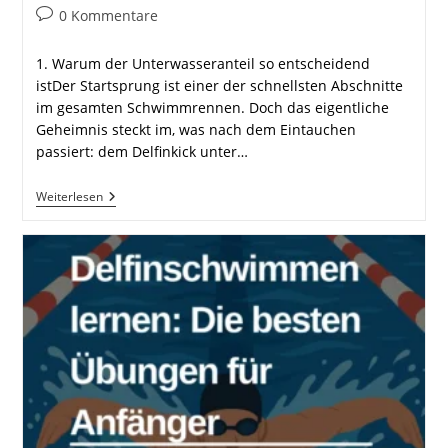
Beitrags-
0 Kommentare
Kommentare:
1. Warum der Unterwasseranteil so entscheidend
istDer Startsprung ist einer der schnellsten Abschnitte
im gesamten Schwimmrennen. Doch das eigentliche
Geheimnis steckt im, was nach dem Eintauchen
passiert: dem Delfinkick unter…
Delfinkicks
Weiterlesen
Unter
Wasser
–
So
Nutzt
Du
Dein
Volles
Potenzial!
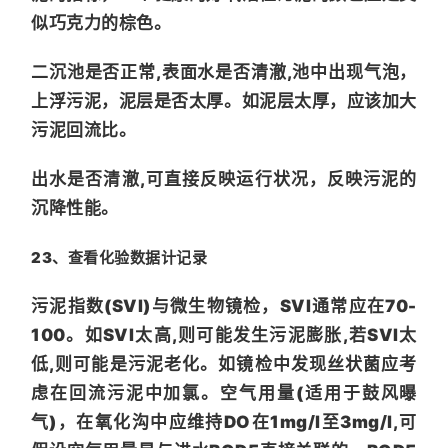
似巧克力的棕色。
二沉池是否正常,表面水是否清澈,池中出现气泡，
上浮污泥，泥层是否太厚。如泥层太厚，应该加大
污泥回流比。
出水是否清澈,可直接反映运行状况，反映污泥的
沉降性能。
23、查看化验数据计记录
污泥指数(SVI)与微生物镜检，SVI通常应在70-
100。如SVI太高,则可能发生污泥膨胀,若SVI太
低,则可能是污泥老化。如镜检中发现丝状菌应考
虑在回流污泥中加氯。空气用量(适用于鼓风曝
气)，在氧化沟中应维持DO在1mg/l至3mg/l,可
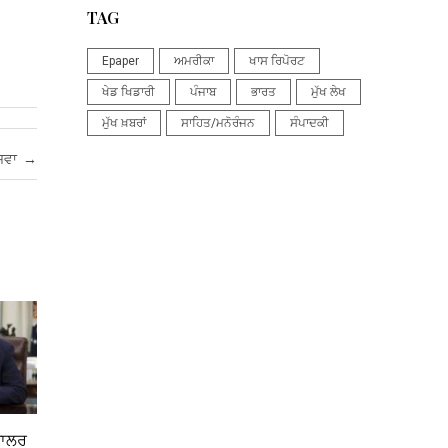
TAG
Epaper
ਅਮਰੀਕਾ
ਖਾਸ ਰਿਪੋਰਟ
ਖੇਡ ਖਿਡਾਰੀ
ਪੰਜਾਬ
ਭਾਰਤ
ਮੁੱਖ ਲੇਖ
ਮੁੱਖ ਖ਼ਬਰਾਂ
ਸਾਹਿਤ/ਮਨੋਰੰਜਨ
ਸੰਪਾਦਕੀ
ਾਜਵਾ
→
ਡਾਲਰ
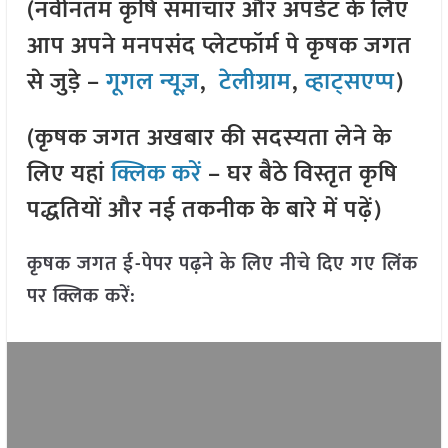
(नवीनतम कृषि समाचार और अपडेट के लिए
आप अपने मनपसंद प्लेटफॉर्म पे कृषक जगत
से जुड़े –
गूगल न्यूज़
,
टेलीग्राम
,
व्हाट्सएप्प
)
(कृषक जगत अखबार की सदस्यता लेने के
लिए यहां
क्लिक करें
– घर बैठे विस्तृत कृषि
पद्धतियों और नई तकनीक के बारे में पढ़ें)
कृषक जगत ई-पेपर पढ़ने के लिए नीचे दिए गए लिंक
पर क्लिक करें:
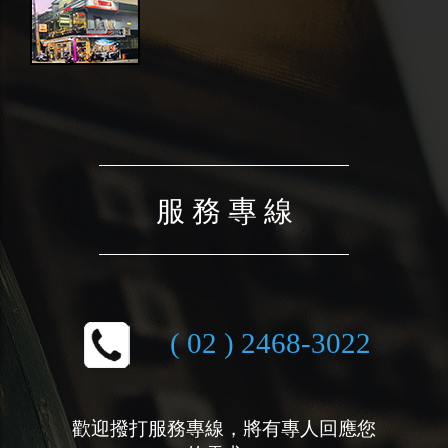
服 務 專 線
( 02 ) 2468-3022
歡迎撥打服務專線，將有專人回應您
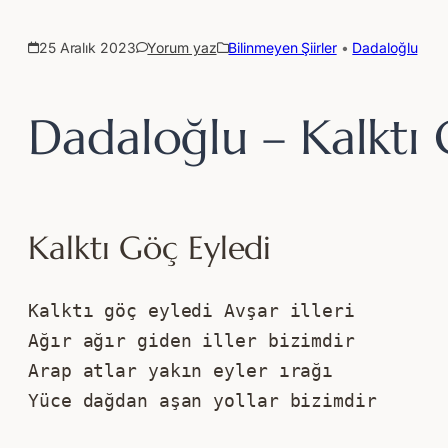
25 Aralık 2023
Yorum yaz
Bilinmeyen Şiirler
 • 
Dadaloğlu
Dadaloğlu – Kalktı 
Kalktı Göç Eyledi
Kalktı göç eyledi Avşar illeri 
Ağır ağır giden iller bizimdir 
Arap atlar yakın eyler ırağı 
Yüce dağdan aşan yollar bizimdir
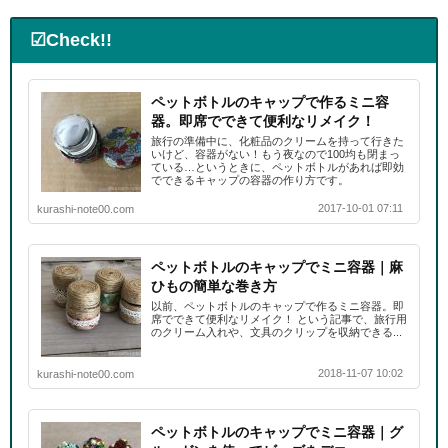
☑Check!!
ペットボトルのキャップで作るミニ容
器。即席でできて便利なリメイク！
旅行の準備中に、化粧品のクリームを持って行きた
いけど、容器がない！もう夜なので100均も閉まっ
ている…というときに、ペットボトルがあれば即効
でできるキャップの容器の作り方です。
2017-10-01 07:11
kurashi-note00.com
ペットボトルのキャップでミニ容器｜麻
ひもの簡単な巻き方
以前、ペットボトルのキャップで作るミニ容器。即
席でできて便利なリメイク！ という記事で、旅行用
のクリーム入れや、文具のクリップを収納できる...
2018-11-07 10:02
kurashi-note00.com
ペットボトルのキャップでミニ容器｜グ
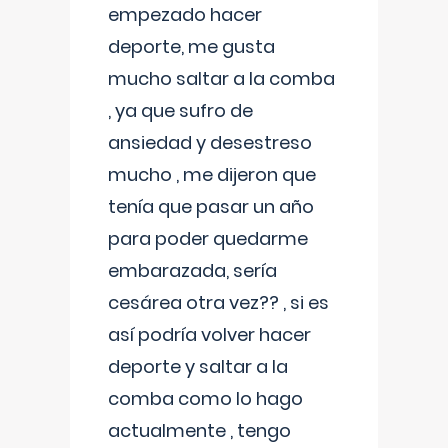
empezado hacer
deporte, me gusta
mucho saltar a la comba
, ya que sufro de
ansiedad y desestreso
mucho , me dijeron que
tenía que pasar un año
para poder quedarme
embarazada, sería
cesárea otra vez?? , si es
así podría volver hacer
deporte y saltar a la
comba como lo hago
actualmente , tengo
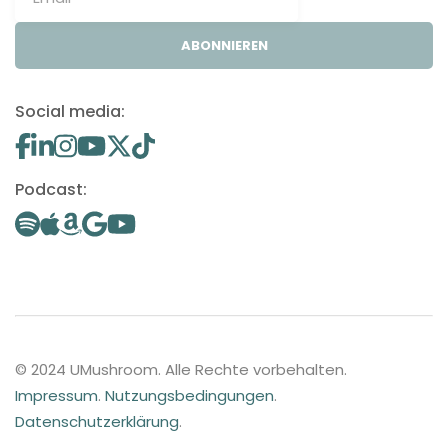
ABONNIEREN
Social media:
Podcast:
© 2024 UMushroom. Alle Rechte vorbehalten.
Impressum
.
Nutzungsbedingungen
.
Datenschutzerklärung
.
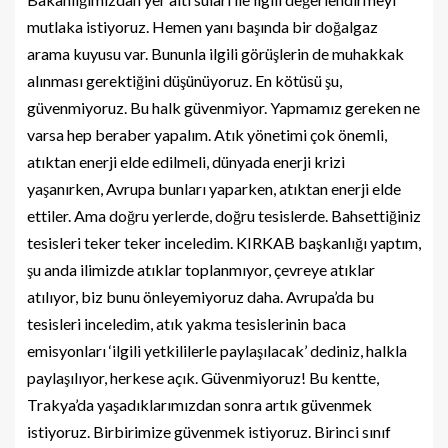
mutlaka istiyoruz. Hemen yanı başında bir doğalgaz
arama kuyusu var. Bununla ilgili görüşlerin de muhakkak
alınması gerektiğini düşünüyoruz. En kötüsü şu,
güvenmiyoruz. Bu halk güvenmiyor. Yapmamız gereken ne
varsa hep beraber yapalım. Atık yönetimi çok önemli,
atıktan enerji elde edilmeli, dünyada enerji krizi
yaşanırken, Avrupa bunları yaparken, atıktan enerji elde
ettiler. Ama doğru yerlerde, doğru tesislerde. Bahsettiğiniz
tesisleri teker teker inceledim. KIRKAB başkanlığı yaptım,
şu anda ilimizde atıklar toplanmıyor, çevreye atıklar
atılıyor, biz bunu önleyemiyoruz daha. Avrupa’da bu
tesisleri inceledim, atık yakma tesislerinin baca
emisyonları ‘ilgili yetkililerle paylaşılacak’ dediniz, halkla
paylaşılıyor, herkese açık. Güvenmiyoruz! Bu kentte,
Trakya’da yaşadıklarımızdan sonra artık güvenmek
istiyoruz. Birbirimize güvenmek istiyoruz. Birinci sınıf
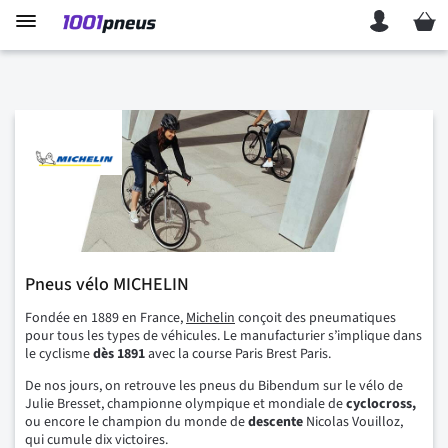
Mon p
Pneus vélo MICHELIN
Fondée en 1889 en France,
Michelin
conçoit des pneumatiques
pour tous les types de véhicules. Le manufacturier s’implique dans
le cyclisme
dès 1891
avec la course Paris Brest Paris.
De nos jours, on retrouve les pneus du Bibendum sur le vélo de
Julie Bresset, championne olympique et mondiale de
cyclocross,
ou encore le champion du monde de
descente
Nicolas Vouilloz,
qui cumule dix victoires.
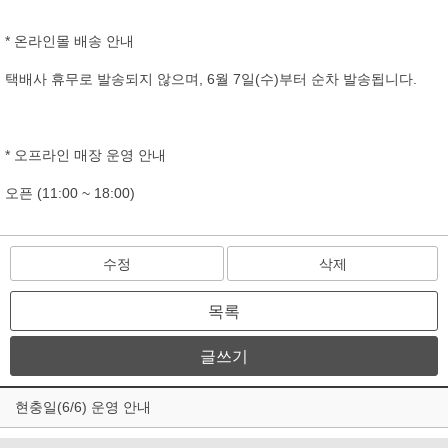
* 온라인몰 배송 안내
택배사 휴무로 발송되지 않으며, 6월 7일(수)부터 순차 발송됩니다.
* 오프라인 매장 운영 안내
오픈 (11:00 ~ 18:00)
수정
삭제
목록
글쓰기
현충일(6/6) 운영 안내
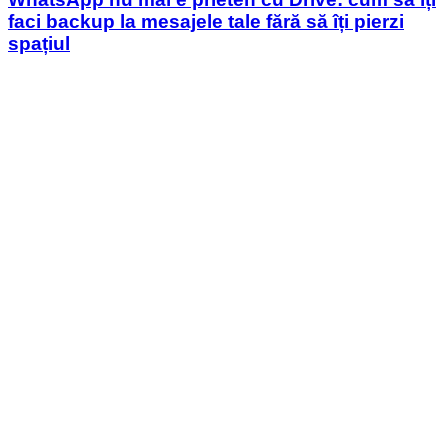
faci backup la mesajele tale fără să îți pierzi
spațiul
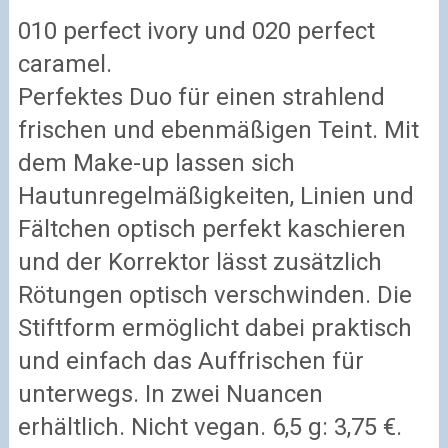
010 perfect ivory und 020 perfect
caramel.
Perfektes Duo für einen strahlend
frischen und ebenmäßigen Teint. Mit
dem Make-up lassen sich
Hautunregelmäßigkeiten, Linien und
Fältchen optisch perfekt kaschieren
und der Korrektor lässt zusätzlich
Rötungen optisch verschwinden. Die
Stiftform ermöglicht dabei praktisch
und einfach das Auffrischen für
unterwegs. In zwei Nuancen
erhältlich. Nicht vegan. 6,5 g: 3,75 €.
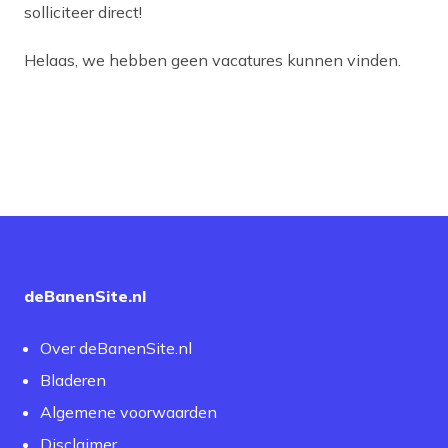
solliciteer direct!
Helaas, we hebben geen vacatures kunnen vinden.
deBanenSite.nl
Over deBanenSite.nl
Bladeren
Algemene voorwaarden
Disclaimer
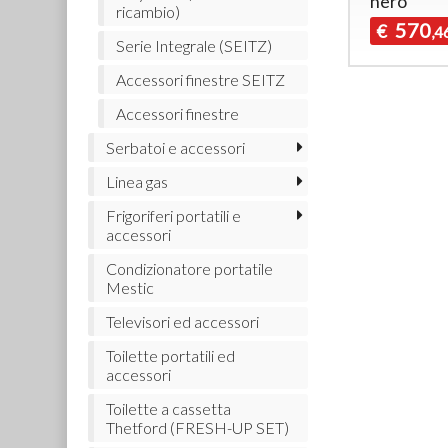
nero
ricambio)
570
€
,4
Serie Integrale (SEITZ)
Accessori finestre SEITZ
Accessori finestre
Serbatoi e accessori
Linea gas
Frigoriferi portatili e
accessori
Condizionatore portatile
Mestic
Televisori ed accessori
Toilette portatili ed
accessori
Toilette a cassetta
Thetford (FRESH-UP SET)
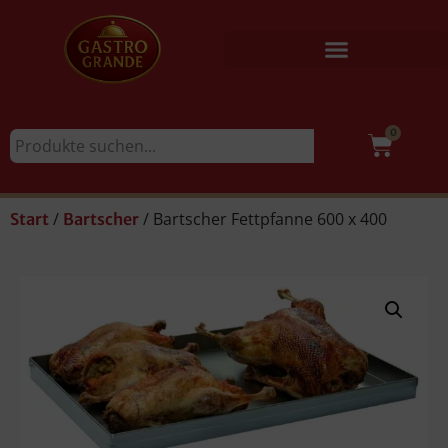
0
/
/ Bartscher Fettpfanne 600 x 400
Start
Bartscher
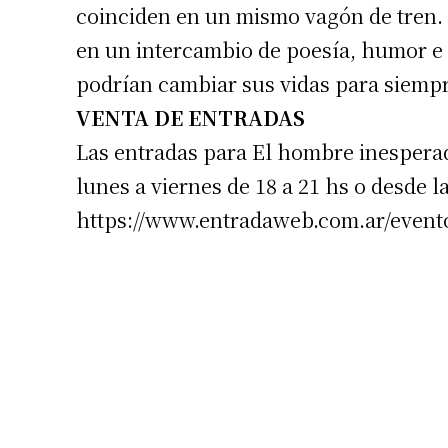
coinciden en un mismo vagón de tren.
en un intercambio de poesía, humor e 
podrían cambiar sus vidas para siempr
VENTA DE ENTRADAS
Las entradas para El hombre inesperad
lunes a viernes de 18 a 21 hs o desde l
https://www.entradaweb.com.ar/event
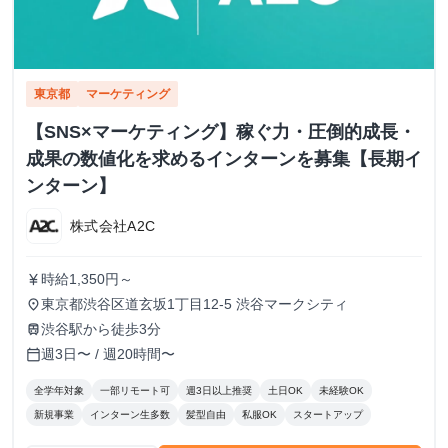
東京都
マーケティング
【SNS×マーケティング】稼ぐ力・圧倒的成長・
成果の数値化を求めるインターンを募集【長期イ
ンターン】
株式会社A2C
時給1,350円～
currency_yen
東京都渋谷区道玄坂1丁目12-5 渋谷マークシティ
place
渋谷駅から徒歩3分
train
週3日〜 / 週20時間〜
calendar_today
全学年対象
一部リモート可
週3日以上推奨
土日OK
未経験OK
新規事業
インターン生多数
髪型自由
私服OK
スタートアップ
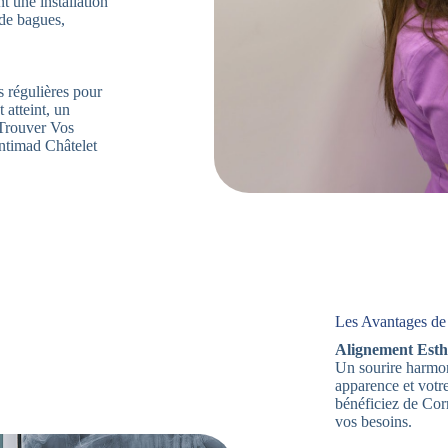
t une installation
 de bagues,
s régulières pour
 atteint, un
. Trouver Vos
ntimad Châtelet
Les Avantages de 
Alignement Esth
Un sourire harmon
apparence et votr
bénéficiez de Cor
vos besoins.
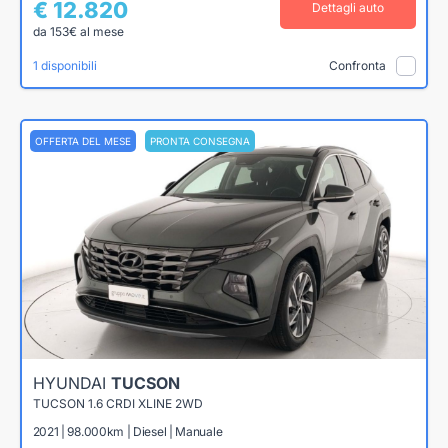
€ 12.820
Dettagli auto
da 153€ al mese
1 disponibili
Confronta
OFFERTA DEL MESE
PRONTA CONSEGNA
HYUNDAI
TUCSON
TUCSON 1.6 CRDI XLINE 2WD
2021 | 98.000km | Diesel | Manuale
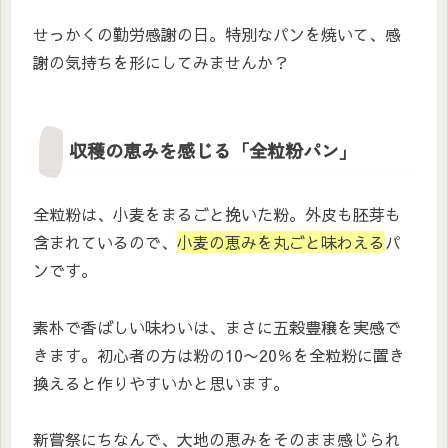
せっかくの勤労感謝の日。特別なパンを焼いて、感
謝の気持ちを形にしてみませんか？
収穫の恵みを感じる「全粒粉パン」
全粒粉は、小麦をまるごと挽いた粉。外皮も胚芽も
含まれているので、
小麦の恵みを丸ごと味わえる
パ
ンです。
素朴で香ばしい味わいは、まさに五穀豊穣を実感で
きます。初心者の方は粉の10〜20％を全粒粉に置き
換えると作りやすいかと思います。
新嘗祭にちなんで、大地の恵みをそのまま感じられ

..........

• Instructions for the task:
A complete answer lists each line of the data that holds the word "comba".

• Response to this task:
mucho saltar a la comba
comba como lo hago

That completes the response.